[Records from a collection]
○ ○ ○ ○

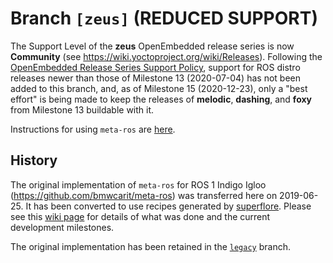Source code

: # Branch `[zeus]` (REDUCED SUPPORT)

The Support Level of the **zeus** OpenEmbedded release series is now
**Community** (see https://wiki.yoctoproject.org/wiki/Releases). Following the
[OpenEmbedded Release Series Support Policy](https://github.com/ros/meta-ros/wiki/Policies#openembedded-release-series-support),
support for ROS distro releases newer than those of Milestone 13 (2020-07-04)
has not been added to this branch, and, as of Milestone 15 (2020-12-23), only a
"best effort" is being made to keep the releases of **melodic**, **dashing**,
and **foxy** from Milestone 13 buildable with it.

Instructions for using `meta-ros` are
[here](https://github.com/ros/meta-ros/wiki/OpenEmbedded-Build-Instructions).


## History

The original implementation of `meta-ros` for ROS 1 Indigo Igloo
(<https://github.com/bmwcarit/meta-ros>) was transferred here on 2019-06-25. It
has been converted to use recipes generated by
[superflore](https://github.com/ros-infrastructure/superflore/). Please see this
[wiki page](https://github.com/ros/meta-ros/wiki/Superflore-OE-Recipe-Generation-Scheme)
for details of what was done and the current development milestones.

The original implementation has been retained in the
[`legacy`](https://github.com/ros/meta-ros/tree/legacy) branch.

○ ○ ○ ○

**Your task:**
Copy out the text of all the records above word for word, leaving the pictures out.

**Solution to this exercise:**
Source code

: # Branch `[zeus]` (REDUCED SUPPORT)

The Support Level of the **zeus** OpenEmbedded release series is now
**Community** (see https://wiki.yoctoproject.org/wiki/Releases). Following the
[OpenEmbedded Release Series Support Policy](https://github.com/ros/meta-ros/wiki/Policies#openembedded-release-series-support),
support for ROS distro releases newer than those of Milestone 13 (2020-07-04)
has not been added to this branch, and, as of Milestone 15 (2020-12-23), only a
"best effort" is being made to keep the releases of **melodic**, **dashing**,
and **foxy** from Milestone 13 buildable with it.

Instructions for using `meta-ros` are
[here](https://github.com/ros/meta-ros/wiki/OpenEmbedded-Build-Instructions).


## History

The original implementation of `meta-ros` for ROS 1 Indigo Igloo
(<https://github.com/bmwcarit/meta-ros>) was transferred here on 2019-06-25. It
has been converted to use recipes generated by
[superflore](https://github.com/ros-infrastructure/superflore/). Please see this
[wiki page](https://github.com/ros/meta-ros/wiki/Superflore-OE-Recipe-Generation-Scheme)
for details of what was done and the current development milestones.

The original implementation has been retained in the
[`legacy`](https://github.com/ros/meta-ros/tree/legacy) branch.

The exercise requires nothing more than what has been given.